Burundi scoffs at UN warning on stoking of political violence


Burundi accused the United Nations on Wednesday of spreading rumours about planned constitutional changes that critics say could upset the country’s delicate ethnic power balance and possibly lead to civil war.

Government ministers said that warnings last week by the U.N. mission in Burundi (BNUB) about possible violence were baseless and possibly spread to justify an extension of its mandate beyond its December expiration date

BNUB warned last week that leaders of tiny central African state who have manipulated young people to stoke violence could face international prosecution if human rights abuses are committed.

Also last week, the United States urged Burundi President Pierre Nkurunziza to drop the planned changes that might allow him to run for a third term. They have stirred the country’s worst political crisis since a 12-year civil war ended in 2005.
“These are rumours, there is no distribution of weapons and security situation is calm throughout the whole country. We don’t know where BNUB has picked up this news,” Public Security Minister Gabriel Nizigama said in parliament.
“We think BNUB is finding ways to stay in Burundi beyond its term which terminates by December this year, by spreading over wrong information about increasing violence in the country,” Interior Minister Edouard Nduwimana added.

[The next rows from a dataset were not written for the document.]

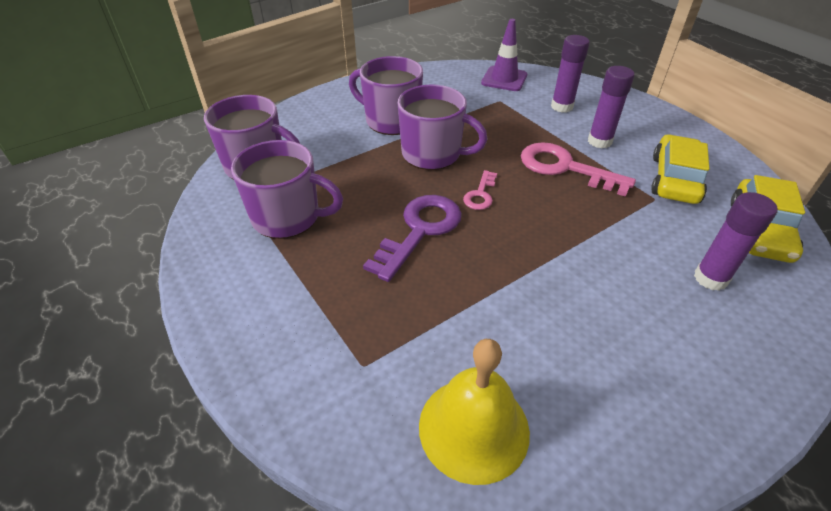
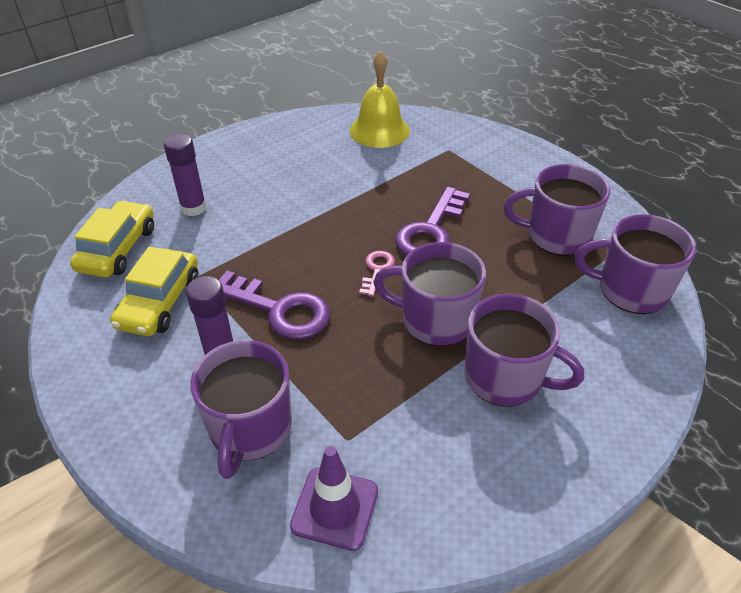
camera: 175 degrees right, 0 degrees up
(562, 107) = (250, 429): purple glue stick -> purple mug
(565, 168) = (279, 310): pink key -> purple key

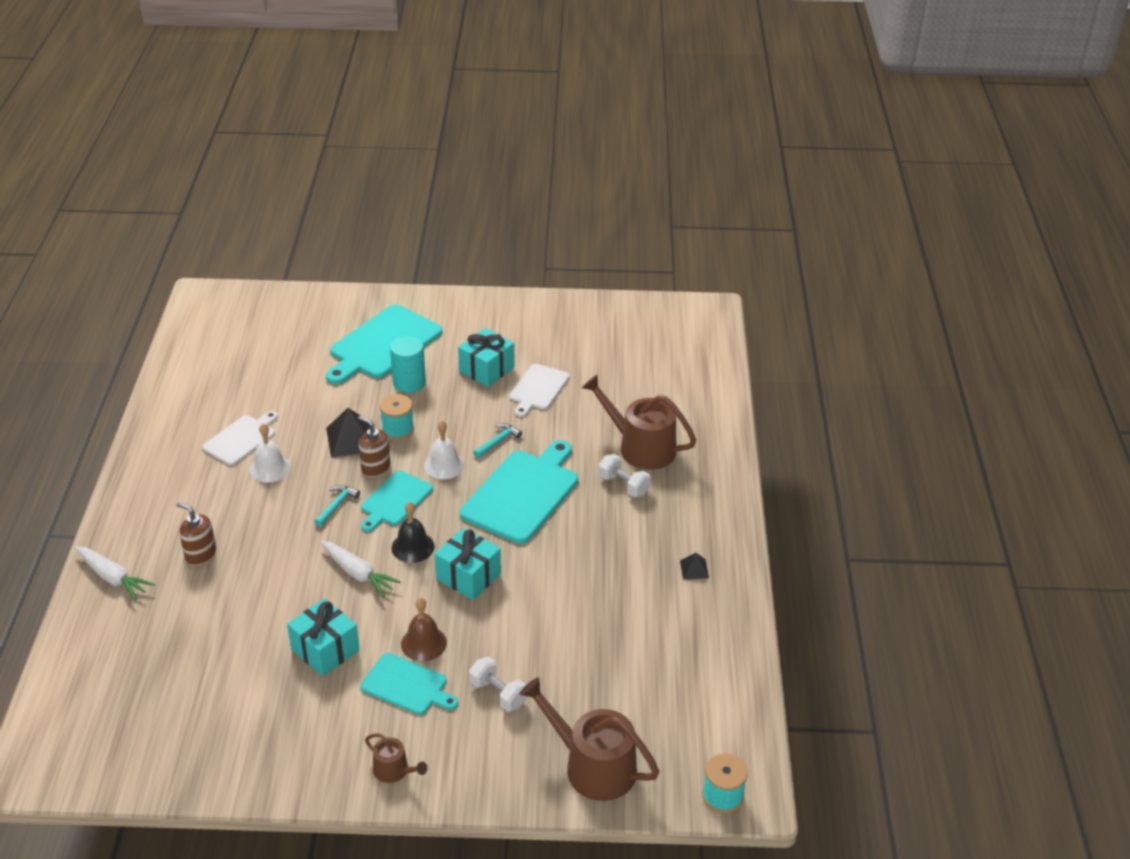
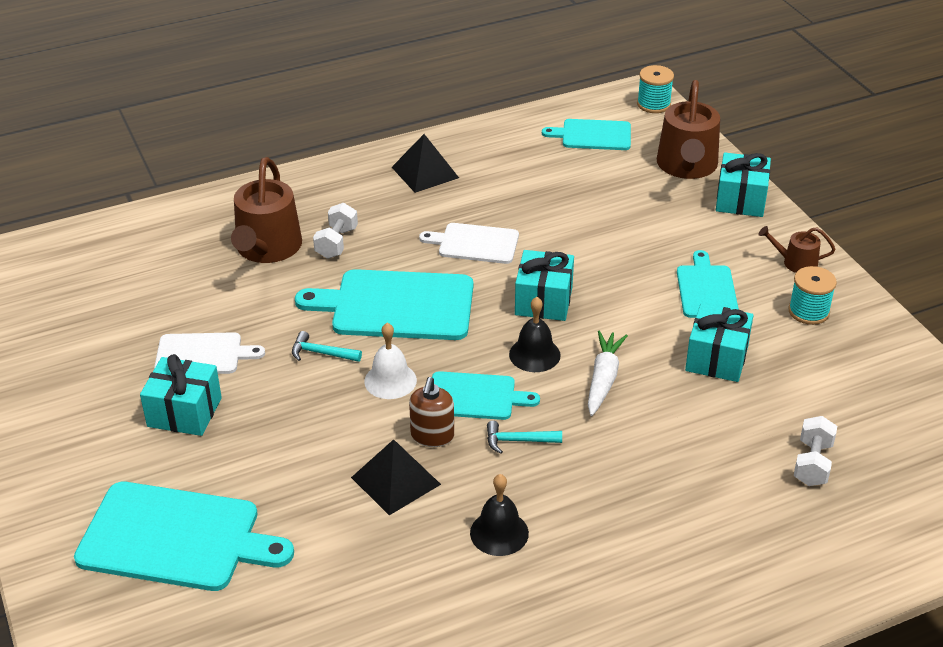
camera: 115 degrees left, 0 degrees up
(113, 578) = (782, 583): white carrot -> none
(200, 554) = (682, 522): brown soap dispenser -> none
(241, 439) = (464, 592): white cutting board -> white cutting board (475, 243)
(270, 468) = (499, 533): white bell -> black bell
(394, 770) = (795, 262): brown watering can -> brown watering can turned 90 degrees counterclockwise
(398, 429) = (351, 445): turquoise spool -> turquoise spool (808, 311)
(409, 383) = (250, 474): turquoise cylinder -> none
(423, 643) = (650, 298): brown bell -> none
(498, 694) = (664, 235): white dumbbell -> white dumbbell (812, 463)
(511, 780) = (740, 200): none -> turquoise gift
(690, 715) = (593, 135): none -> turquoise cutting board
(694, 569) = (425, 172): black pyramid -> black pyramid, size x1.91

Burundi’s political stand-off has raised the risk of another explosion in a volatile region already grappling with unrest in eastern Democratic Republic of Congo, South Sudan and Central African Republic.

Government spokesman Philippe Nzobonariba said on state radio that the U.N. should be ready to shoulder the blame for any fallout from their statement last week.
“We ask U.N. Secretary General Ban Ki-moon to tell his special representative Parfait Onyanga to be ready to assume responsibility for consequences that could result from this false rumour and that could create new tension and divide the people of Burundi,” he said.